McCain Disputes Election Results, Claims Electoral
College Should be Based on Land Mass, Not Population
Presidential candidate John McCain will formally
contest Tuesday's election drubbing by arguing that
electoral college votes should be allocated based on
each states land mass, rather than it's population.
McCain spokesman Jim Frankel added, "the Founding
Fathers knew how important the size of land was to this
country, and we believe they set up the electoral
Under McCain's calculations, Alaska, due to its immense
size, would count for 217 of the country's 538 electoral
college votes.

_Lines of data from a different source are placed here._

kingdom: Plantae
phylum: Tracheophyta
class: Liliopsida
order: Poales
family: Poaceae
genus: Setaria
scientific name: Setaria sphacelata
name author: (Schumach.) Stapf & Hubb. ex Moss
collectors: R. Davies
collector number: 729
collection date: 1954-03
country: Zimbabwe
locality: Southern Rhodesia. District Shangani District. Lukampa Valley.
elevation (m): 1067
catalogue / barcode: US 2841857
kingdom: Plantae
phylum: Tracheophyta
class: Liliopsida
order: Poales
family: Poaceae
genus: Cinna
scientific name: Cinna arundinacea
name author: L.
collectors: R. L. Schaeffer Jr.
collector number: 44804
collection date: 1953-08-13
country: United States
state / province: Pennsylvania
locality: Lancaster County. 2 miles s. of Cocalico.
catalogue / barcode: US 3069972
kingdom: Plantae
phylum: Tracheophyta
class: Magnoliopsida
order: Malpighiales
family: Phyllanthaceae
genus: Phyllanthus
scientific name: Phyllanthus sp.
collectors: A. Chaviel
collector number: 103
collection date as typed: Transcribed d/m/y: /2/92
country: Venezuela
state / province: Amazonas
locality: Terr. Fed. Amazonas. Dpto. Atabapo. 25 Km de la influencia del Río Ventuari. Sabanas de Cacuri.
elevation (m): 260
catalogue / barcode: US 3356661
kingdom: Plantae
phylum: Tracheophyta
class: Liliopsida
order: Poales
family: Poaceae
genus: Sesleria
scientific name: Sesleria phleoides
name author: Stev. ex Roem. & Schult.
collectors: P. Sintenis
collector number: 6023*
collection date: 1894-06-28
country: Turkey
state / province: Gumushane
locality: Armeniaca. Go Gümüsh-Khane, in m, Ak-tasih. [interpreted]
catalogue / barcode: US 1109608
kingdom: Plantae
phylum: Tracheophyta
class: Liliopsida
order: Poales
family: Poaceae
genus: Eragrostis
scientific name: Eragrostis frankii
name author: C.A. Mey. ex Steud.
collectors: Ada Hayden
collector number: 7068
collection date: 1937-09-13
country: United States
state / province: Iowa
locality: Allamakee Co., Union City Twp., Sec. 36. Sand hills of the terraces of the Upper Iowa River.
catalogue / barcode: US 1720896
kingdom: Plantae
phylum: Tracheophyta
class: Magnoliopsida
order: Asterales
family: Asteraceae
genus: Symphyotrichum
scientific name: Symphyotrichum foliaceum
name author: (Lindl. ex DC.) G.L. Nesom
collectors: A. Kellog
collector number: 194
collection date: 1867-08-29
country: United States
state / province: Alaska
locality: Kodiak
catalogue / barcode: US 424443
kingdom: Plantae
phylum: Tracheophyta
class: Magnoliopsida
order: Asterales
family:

In fact, a trifecta of Alaska, Texas, and
Montana would be enough to put McCain over the top,
without having to worry about the traditional
battleground states such as Pennsylvania and Ohio.
Frankel claims that spending so much time in
Pennsylvania was just a ploy to keep Obama off-balance.
"We knew we were running 10 points behind in
Pennsylvania but we didn't want to tip our hand and let
Obama know we were going for land mass votes elsewhere,
so we kept up the pressure there. I thought we
bamboozled him pretty well, as Obama even went to Rhode
Island in September. The last thing we wanted was Obama
waltzing through states with large chunks of land, such
as Wyoming and Idaho."
The last Presidential candidate to win the land mass
vote but lose the population vote was Bob Dole in 1996.
The lower 48 was remarkably close that year, with each
candidate staking out equal land masses. That is, until
the returns of Alaska came in early Wednesday morning,
showing Dole trounced Clinton 50% to 33%. And thanks to
Alaska's 217 electoral votes, Dole won in a landslide.
After conferring with aides for several days, Dole chose
not to challenge the election results for the good of
the country. Dole campaign spokesman Cliff Roberts
added, "Listen, you can parse words all you want, but at
the end of the day we firmly believe the founding
fathers wanted the electoral college system determined
by land mass. They were all farmers tied to the land, so
to suggest anything different is ludicrous. But Bob knew
it would tear the country apart, so he did the honorable
thing of gracefully accepting defeat."